Cuba and the Cameraman, a documentary without a critical spirit

Cuba and the Cameraman, a documentary without a critical spirit

HAVANA, Aug. 9th “When I arrived in Cuba I was in my early 20s and there were no cell phones. I came for 50 years.

I made friends with everyone to tell the story of the country”. The documentary maker Jon Alpert says those words while we see images of Havana during the funeral of Fidel Castro. Are the first minutes of Cuba and the Cameraman, the 2017 movie that can be seen on Netflix.

And those words are a good example of the spirit of the production.

Over the course of nearly two hours, Alpert’s work explores the life of Cuba through three families from rural and urban areas from the country. The American, who has an extensive career as a freelance journalist and filmmaker, visited them for decades and was recounting the changes in their lives.

Besides, tells some vignettes in the history of the country: the triumph of the revolution, the Mariel exodus, the Special Period, dependence on tourism and the country’s link with the United States.

The documentary maker becomes friends with his interviewees.

The documentary material is excellent. Not only because of the home registration of Cuban families -and their settings- over time, but also because of Alpert’s exclusive encounters with Fidel Castro; He was even the only American to travel with the president from Havana to New York for a UN assembly in 1979.

Your registration is always in a double role: him on camera narrating and also behind the camera.

The weakest point of the documentary is his lack of a critical look at the Cuban future. It shows the history and the difficulties of those families, to whose members he declares his friends. And ask questions like the following: “Why are you cutting cane and not doing other work?” “When are those syringes from? They look like they were from the last century! ” “Has anything changed here in recent years?”.
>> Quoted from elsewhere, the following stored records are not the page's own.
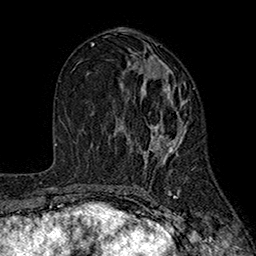
Breast MRI (dynamic contrast-enhanced), one axial slice. Slice 91 of 160 in the series (ordered by position). Cropped to one breast. Dynamic contrast-enhanced series, time point 2 of 7 at this slice position (early post-contrast). 1.5 T. TE 2.6 ms, TR 5.6 ms. 256 × 256 image matrix, field of view 173 × 173 mm. Female patient.
Annotated regions visible in this slice (semi-automatic segmentation, software-assisted and operator-edited):
- enhancing-tissue mask used for the functional tumour volume (all voxels passing the contrast-enhancement thresholds inside the analysis volume; usually the tumour): bounding box <125,59,186,164> (left, top, right, bottom; pixels)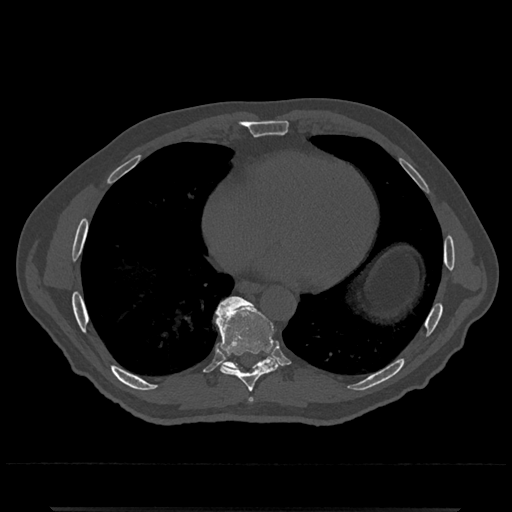
CT including the spine, one axial slice. Position 651 of 797 along the scan axis. 120 kVp. Bone window (W 1800 / L 400 HU). 0.5 mm slice thickness. 512 × 512 image matrix, field of view 393 × 393 mm. Male patient, age 67 years. From the clinical record (not read from this slice): primary cancer: prostate.
Annotated regions visible in this slice (semi-automatically segmented with operator editing):
- T7 vertebra: box from (x=250, y=398) to (x=253, y=401) px
- T8 vertebra: (x=215, y=302)–(x=280, y=392)
- T9 vertebra: (x=214, y=296)–(x=277, y=371)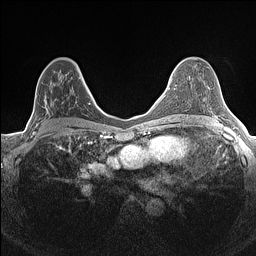
Breast MRI (dynamic contrast-enhanced), one axial slice. Position 84 of 160 along the scan axis. Dynamic contrast-enhanced series, time point 2 of 7 at this slice position (early post-contrast). 1.5 T. TE 1.4 ms, TR 5 ms. 0.9 mm slice thickness. 256 × 256 image matrix, field of view 300 × 300 mm. Female patient.
Outlined on this slice (semi-automatically segmented with operator editing):
- enhancing-tissue mask used for the functional tumour volume (all voxels passing the contrast-enhancement thresholds inside the analysis volume; usually the tumour): bounding box [x1, y1, x2, y2] px = [33, 72, 84, 134]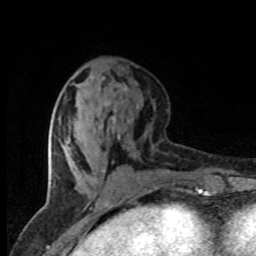
Breast MRI (dynamic contrast-enhanced), one axial slice. Slice 33 of 80 in the series (ordered by position). Cropped to one breast. Dynamic contrast-enhanced series, time point 2 of 8 at this slice position (early post-contrast). 1.5 T. TE 4.2 ms, TR 7.1 ms. 256 × 256 image matrix, field of view 145 × 145 mm. Female patient.
Structures marked on this image (semi-automatic segmentation, software-assisted and operator-edited):
- enhancing-tissue mask used for the functional tumour volume (all voxels passing the contrast-enhancement thresholds inside the analysis volume; usually the tumour): box from (x=68, y=137) to (x=70, y=143) px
Without the help of others, you cannot make a good documentary. That is undoubted. But Alpert seems more concerned with those personal ties and with his character in history than with making sense of the country’s political problems. He does not try to do it by asking or pondering what his camera shows.

Cuba and the Cameraman, a documentary without a critical spirit

Fidel Castro is a recurring figure in the Alpert documentary.
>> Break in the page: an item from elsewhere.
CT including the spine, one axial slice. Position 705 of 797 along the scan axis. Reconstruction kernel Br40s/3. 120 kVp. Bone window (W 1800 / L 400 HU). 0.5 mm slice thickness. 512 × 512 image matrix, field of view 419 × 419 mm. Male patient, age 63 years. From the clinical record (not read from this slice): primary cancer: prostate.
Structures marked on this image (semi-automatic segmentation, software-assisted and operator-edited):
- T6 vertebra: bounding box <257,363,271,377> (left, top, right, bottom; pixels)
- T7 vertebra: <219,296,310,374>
The man, who wears a shirt with his name embroidered on it, is personable, asks questions quickly and worries about the children’s future. He even buys a medical supply from one of his interviewees-friends; a material that, of course, is not possible to get on the island.
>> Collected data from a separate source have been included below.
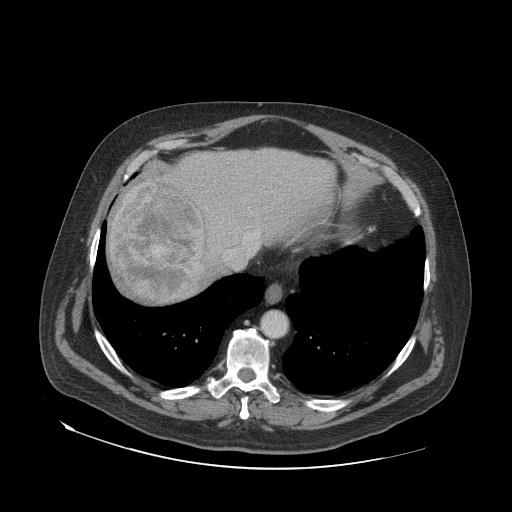
Contrast-enhanced abdominal CT (liver protocol), one axial slice. Slice 64 of 79 in the series (ordered by position). Reconstruction kernel STANDARD. 140 kVp. Soft-tissue window (W 400 / L 40 HU). 512 × 512 image matrix, field of view 480 × 480 mm. Case-level facts recorded for this patient, not image findings: diagnosis: hepatocellular carcinoma (patient treated with transarterial chemoembolisation; whether this scan precedes or follows treatment is not stated here); TNM stage (as recorded): Stage-IVA; Child-Pugh class: A; tumour nodularity: multinodular.
Outlined on this slice (semi-automatic segmentation, software-assisted and operator-edited):
- abdominal aorta: bounding box [x1, y1, x2, y2] px = [261, 312, 287, 337]
- liver parenchyma outside the tumour (the mass and vessels are separate outlines, so this box may not span the whole liver): [106, 148, 336, 302]
- mass: [111, 180, 206, 299]
- portal vein: [256, 235, 259, 238]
At times, Alpert achieves something difficult: build a documentary without political thought in a country like Cuba, with flat conclusions. For instance: “It hurt a lot to film my friends suffering”.

Throughout the entire documentary, he also does not explain how he managed to be one of the first American reporters to go to Cuba. He is always condescending and offers a friendly look at everything.

In one of his encounters with Fidel, whom he later asked to autograph a T-shirt, Alpert asks him if he wants to get rid of them. Castro answers: “No, not at all. You have not bothered me ”.

Documentary film Protagonists and creator: Jon Alpert Emisión: Netflix.